Spécialisée dans les restructurations de dettes souveraines, Lazard a déjà accompagné plusieurs pays africains dans des contextes similaires. Parmi ses références figurent la Zambie, le Ghana, le Tchad et le Mozambique, ce qui renforce sa crédibilité sur ce dossier. À Dakar, cette expertise suscite des spéculations sur les mesures envisagées : rééchelonnement, reprofilage ou restructuration complète. Cependant, aucune décision définitive n’a encore été prise, et le mandat exact de Lazard reste à préciser.
Pour l’instant, le Sénégal continue de s’appuyer sur les conseils du cabinet Global Sovereign Advisory, présent dans le pays depuis plusieurs années. L’arrivée de Lazard ne signifierait donc pas un remplacement, mais plutôt un renforcement de l’équipe en place pour faire face aux défis actuels.
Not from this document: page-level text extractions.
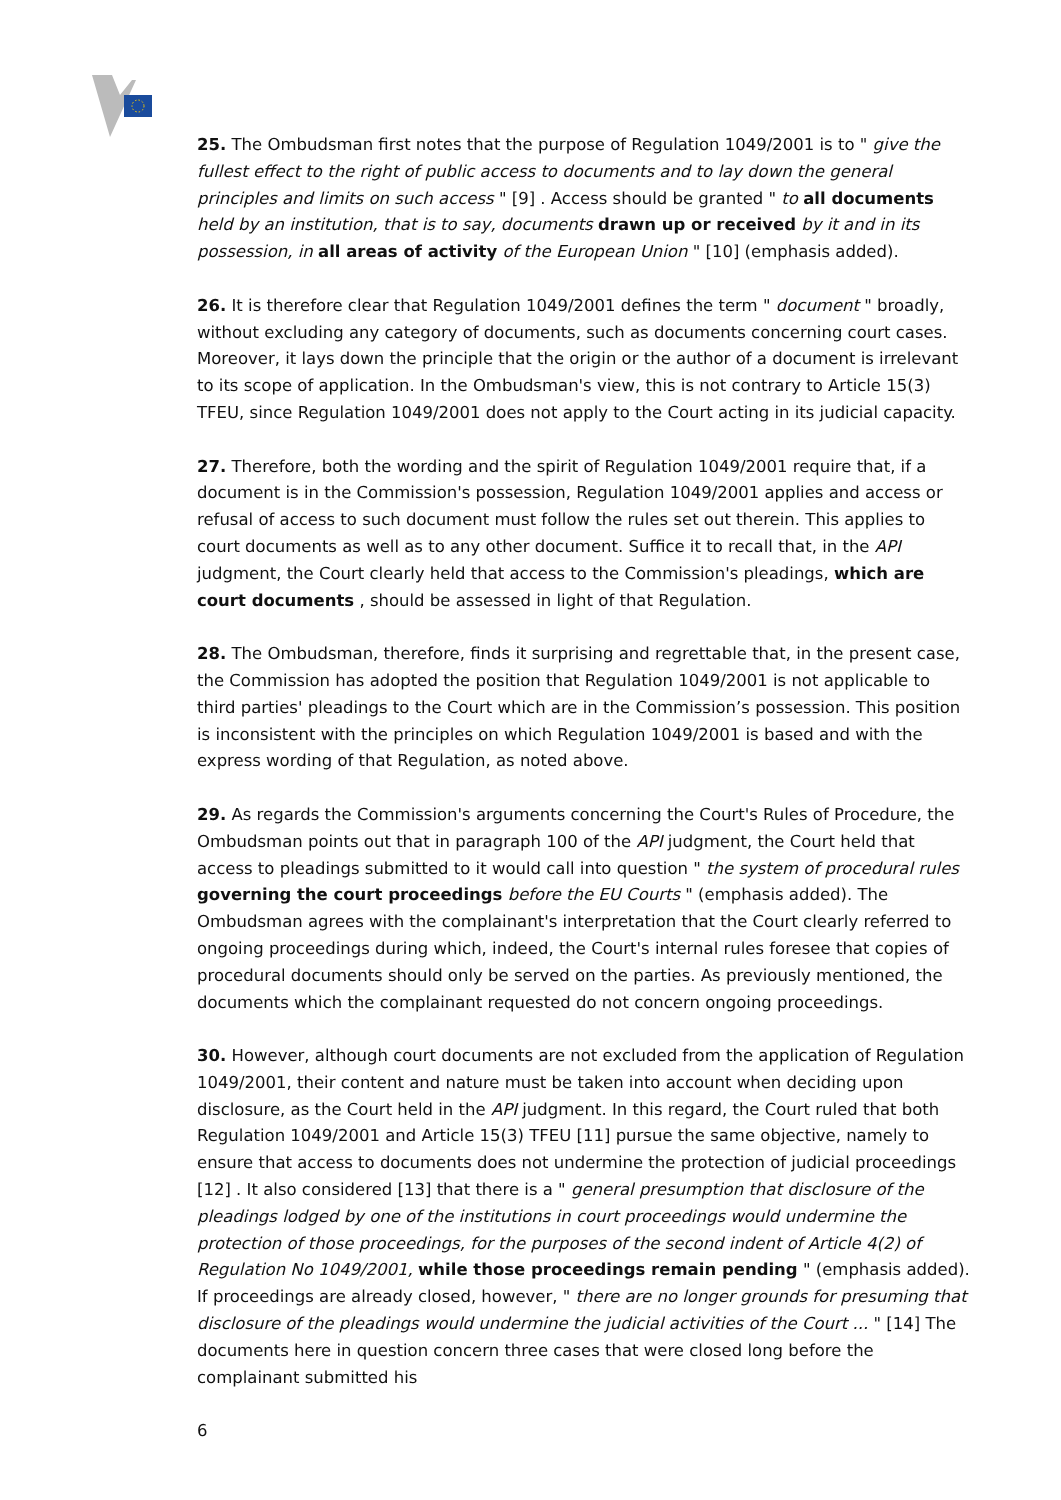25. The Ombudsman first notes that the purpose of Regulation 1049/2001 is to " give the fullest effect to the right of public access to documents and to lay down the general principles and limits on such access " [9] . Access should be granted " to all documents held by an institution, that is to say, documents drawn up or received by it and in its possession, in all areas of activity of the European Union " [10] (emphasis added).
26. It is therefore clear that Regulation 1049/2001 defines the term " document " broadly, without excluding any category of documents, such as documents concerning court cases. Moreover, it lays down the principle that the origin or the author of a document is irrelevant to its scope of application. In the Ombudsman's view, this is not contrary to Article 15(3) TFEU, since Regulation 1049/2001 does not apply to the Court acting in its judicial capacity.
27. Therefore, both the wording and the spirit of Regulation 1049/2001 require that, if a document is in the Commission's possession, Regulation 1049/2001 applies and access or refusal of access to such document must follow the rules set out therein. This applies to court documents as well as to any other document. Suffice it to recall that, in the API judgment, the Court clearly held that access to the Commission's pleadings, which are court documents , should be assessed in light of that Regulation.
28. The Ombudsman, therefore, finds it surprising and regrettable that, in the present case, the Commission has adopted the position that Regulation 1049/2001 is not applicable to third parties' pleadings to the Court which are in the Commission’s possession. This position is inconsistent with the principles on which Regulation 1049/2001 is based and with the express wording of that Regulation, as noted above.
29. As regards the Commission's arguments concerning the Court's Rules of Procedure, the Ombudsman points out that in paragraph 100 of the API judgment, the Court held that access to pleadings submitted to it would call into question " the system of procedural rules governing the court proceedings before the EU Courts " (emphasis added). The Ombudsman agrees with the complainant's interpretation that the Court clearly referred to ongoing proceedings during which, indeed, the Court's internal rules foresee that copies of procedural documents should only be served on the parties. As previously mentioned, the documents which the complainant requested do not concern ongoing proceedings.
30. However, although court documents are not excluded from the application of Regulation 1049/2001, their content and nature must be taken into account when deciding upon disclosure, as the Court held in the API judgment. In this regard, the Court ruled that both Regulation 1049/2001 and Article 15(3) TFEU [11] pursue the same objective, namely to ensure that access to documents does not undermine the protection of judicial proceedings [12] . It also considered [13] that there is a " general presumption that disclosure of the pleadings lodged by one of the institutions in court proceedings would undermine the protection of those proceedings, for the purposes of the second indent of Article 4(2) of Regulation No 1049/2001, while those proceedings remain pending " (emphasis added). If proceedings are already closed, however, " there are no longer grounds for presuming that disclosure of the pleadings would undermine the judicial activities of the Court ... " [14] The documents here in question concern three cases that were closed long before the complainant submitted his
6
La situation financière du Sénégal est en effet préoccupante. Après la révélation, en 2024, de plusieurs milliards de dollars d’emprunts non déclarés, la dette publique a été réévaluée à plus de 130 % du PIB, dépassant largement le seuil de 70 % fixé par l’UEMOA. Cette révision a conduit le FMI à suspendre son programme de prêt de 1,8 milliard de dollars, tandis que les agences de notation ont abaissé la note souveraine du pays, le classant désormais dans la catégorie spéculative.
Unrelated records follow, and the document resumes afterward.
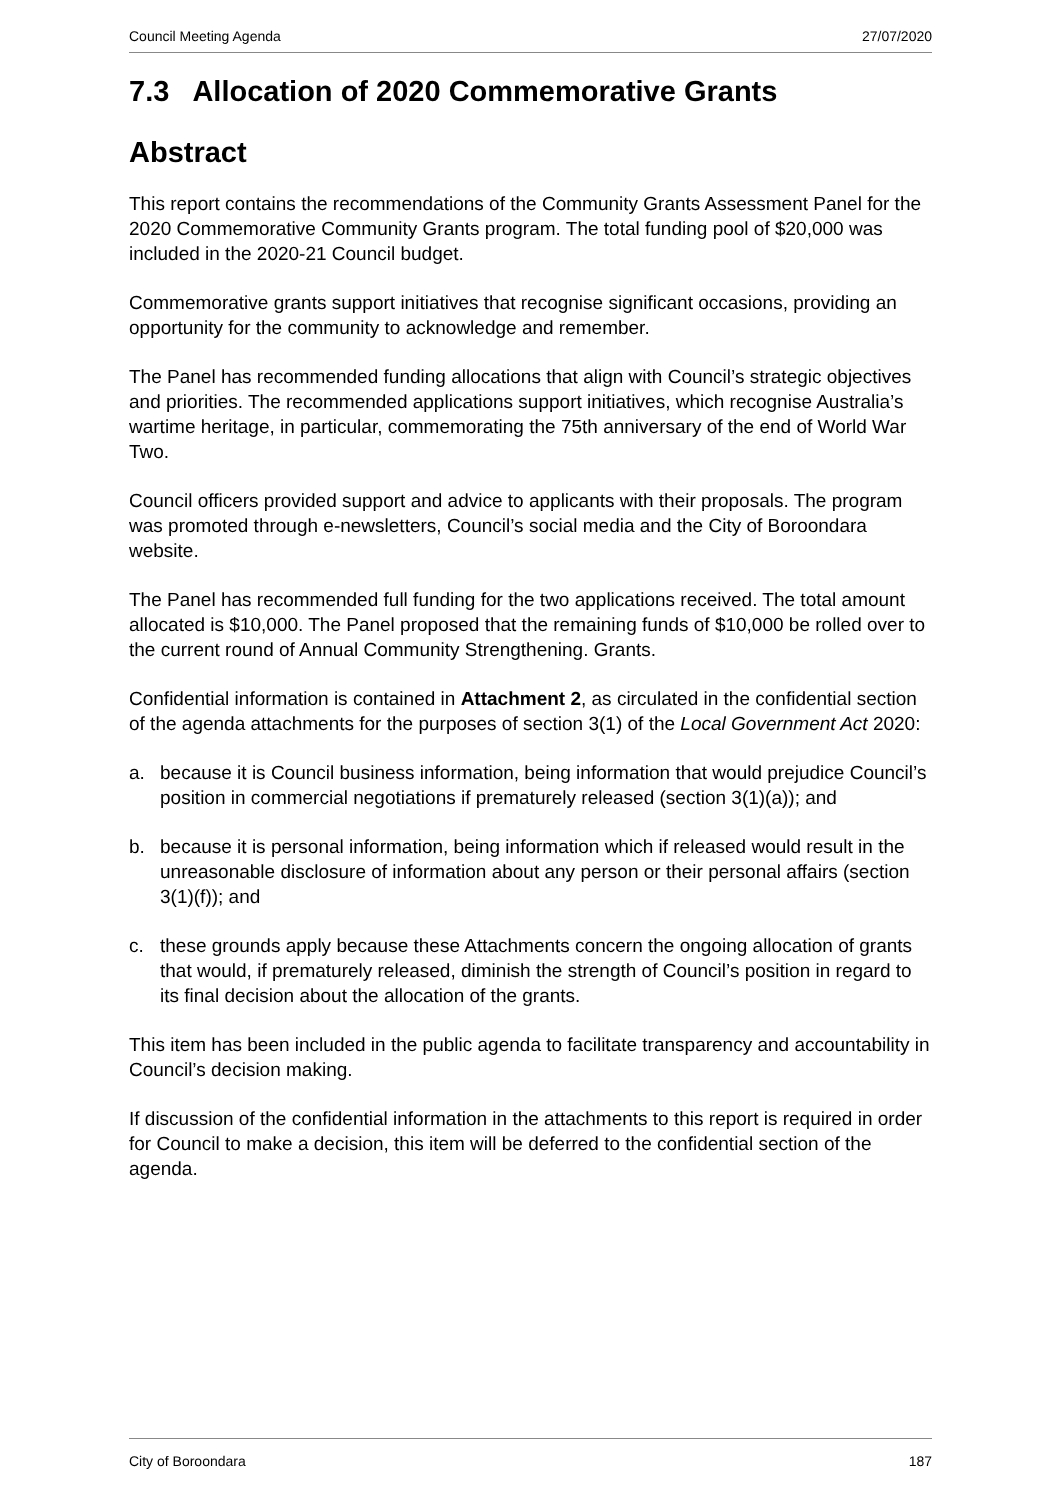Council Meeting Agenda 27/07/2020
7.3 Allocation of 2020 Commemorative Grants
Abstract
This report contains the recommendations of the Community Grants Assessment Panel for the 2020 Commemorative Community Grants program. The total funding pool of $20,000 was included in the 2020-21 Council budget.
Commemorative grants support initiatives that recognise significant occasions, providing an opportunity for the community to acknowledge and remember.
The Panel has recommended funding allocations that align with Council’s strategic objectives and priorities. The recommended applications support initiatives, which recognise Australia’s wartime heritage, in particular, commemorating the 75th anniversary of the end of World War Two.
Council officers provided support and advice to applicants with their proposals. The program was promoted through e-newsletters, Council’s social media and the City of Boroondara website.
The Panel has recommended full funding for the two applications received. The total amount allocated is $10,000. The Panel proposed that the remaining funds of $10,000 be rolled over to the current round of Annual Community Strengthening. Grants.
Confidential information is contained in Attachment 2, as circulated in the confidential section of the agenda attachments for the purposes of section 3(1) of the Local Government Act 2020:
a. because it is Council business information, being information that would prejudice Council’s position in commercial negotiations if prematurely released (section 3(1)(a)); and
b. because it is personal information, being information which if released would result in the unreasonable disclosure of information about any person or their personal affairs (section 3(1)(f)); and
c. these grounds apply because these Attachments concern the ongoing allocation of grants that would, if prematurely released, diminish the strength of Council’s position in regard to its final decision about the allocation of the grants.
This item has been included in the public agenda to facilitate transparency and accountability in Council’s decision making.
If discussion of the confidential information in the attachments to this report is required in order for Council to make a decision, this item will be deferred to the confidential section of the agenda.
City of Boroondara 187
Les obligations du Trésor sénégalais en devises subissent également la pression des marchés. Les titres arrivant à échéance en 2033 et 2048 ont notamment affiché des performances inférieures à celles des autres pays émergents, selon les dernières analyses disponibles.
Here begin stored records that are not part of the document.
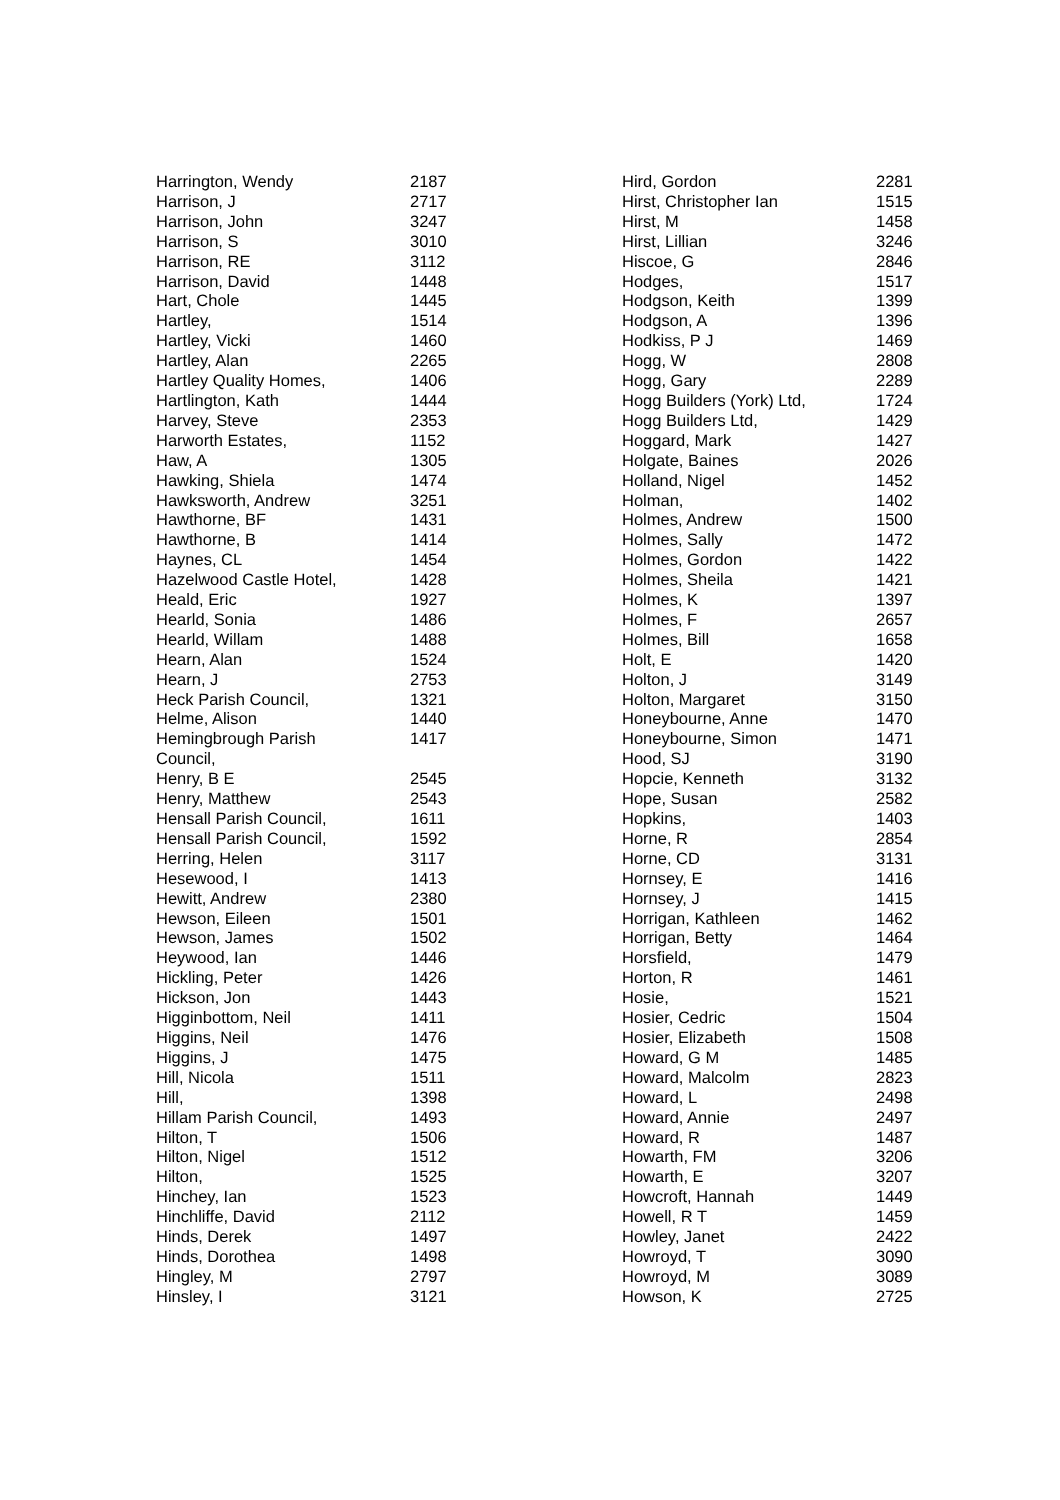| Harrington, Wendy | 2187 |
| Harrison, J | 2717 |
| Harrison, John | 3247 |
| Harrison, S | 3010 |
| Harrison, RE | 3112 |
| Harrison, David | 1448 |
| Hart, Chole | 1445 |
| Hartley, | 1514 |
| Hartley, Vicki | 1460 |
| Hartley, Alan | 2265 |
| Hartley Quality Homes, | 1406 |
| Hartlington, Kath | 1444 |
| Harvey, Steve | 2353 |
| Harworth Estates, | 1152 |
| Haw, A | 1305 |
| Hawking, Shiela | 1474 |
| Hawksworth, Andrew | 3251 |
| Hawthorne, BF | 1431 |
| Hawthorne, B | 1414 |
| Haynes, CL | 1454 |
| Hazelwood Castle Hotel, | 1428 |
| Heald, Eric | 1927 |
| Hearld, Sonia | 1486 |
| Hearld, Willam | 1488 |
| Hearn, Alan | 1524 |
| Hearn, J | 2753 |
| Heck Parish Council, | 1321 |
| Helme, Alison | 1440 |
| Hemingbrough Parish Council, | 1417 |
| Henry, B E | 2545 |
| Henry, Matthew | 2543 |
| Hensall Parish Council, | 1611 |
| Hensall Parish Council, | 1592 |
| Herring, Helen | 3117 |
| Hesewood, I | 1413 |
| Hewitt, Andrew | 2380 |
| Hewson, Eileen | 1501 |
| Hewson, James | 1502 |
| Heywood, Ian | 1446 |
| Hickling, Peter | 1426 |
| Hickson, Jon | 1443 |
| Higginbottom, Neil | 1411 |
| Higgins, Neil | 1476 |
| Higgins, J | 1475 |
| Hill, Nicola | 1511 |
| Hill, | 1398 |
| Hillam Parish Council, | 1493 |
| Hilton, T | 1506 |
| Hilton, Nigel | 1512 |
| Hilton, | 1525 |
| Hinchey, Ian | 1523 |
| Hinchliffe, David | 2112 |
| Hinds, Derek | 1497 |
| Hinds, Dorothea | 1498 |
| Hingley, M | 2797 |
| Hinsley, I | 3121 |
| Hird, Gordon | 2281 |
| Hirst, Christopher Ian | 1515 |
| Hirst, M | 1458 |
| Hirst, Lillian | 3246 |
| Hiscoe, G | 2846 |
| Hodges, | 1517 |
| Hodgson, Keith | 1399 |
| Hodgson, A | 1396 |
| Hodkiss, P J | 1469 |
| Hogg, W | 2808 |
| Hogg, Gary | 2289 |
| Hogg Builders (York) Ltd, | 1724 |
| Hogg Builders Ltd, | 1429 |
| Hoggard, Mark | 1427 |
| Holgate, Baines | 2026 |
| Holland, Nigel | 1452 |
| Holman, | 1402 |
| Holmes, Andrew | 1500 |
| Holmes, Sally | 1472 |
| Holmes, Gordon | 1422 |
| Holmes, Sheila | 1421 |
| Holmes, K | 1397 |
| Holmes, F | 2657 |
| Holmes, Bill | 1658 |
| Holt, E | 1420 |
| Holton, J | 3149 |
| Holton, Margaret | 3150 |
| Honeybourne, Anne | 1470 |
| Honeybourne, Simon | 1471 |
| Hood, SJ | 3190 |
| Hopcie, Kenneth | 3132 |
| Hope, Susan | 2582 |
| Hopkins, | 1403 |
| Horne, R | 2854 |
| Horne, CD | 3131 |
| Hornsey, E | 1416 |
| Hornsey, J | 1415 |
| Horrigan, Kathleen | 1462 |
| Horrigan, Betty | 1464 |
| Horsfield, | 1479 |
| Horton, R | 1461 |
| Hosie, | 1521 |
| Hosier, Cedric | 1504 |
| Hosier, Elizabeth | 1508 |
| Howard, G M | 1485 |
| Howard, Malcolm | 2823 |
| Howard, L | 2498 |
| Howard, Annie | 2497 |
| Howard, R | 1487 |
| Howarth, FM | 3206 |
| Howarth, E | 3207 |
| Howcroft, Hannah | 1449 |
| Howell, R T | 1459 |
| Howley, Janet | 2422 |
| Howroyd, T | 3090 |
| Howroyd, M | 3089 |
| Howson, K | 2725 |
Face à ces difficultés, le gouvernement a dû se tourner davantage vers le marché régional des titres publics de l’UEMOA. Pourtant, même ce canal montre des signes de faiblesse, notamment pour les émissions à long terme. Résultat : les options de financement se réduisent, alors que le budget 2026 prévoit un remboursement de la dette s’élevant à environ 5 490 milliards de francs CFA, soit près de 9,6 milliards de dollars. Ce montant inclut à la fois les intérêts et le capital, mais ne reflète pas uniquement le coût des charges financières liées à la dette.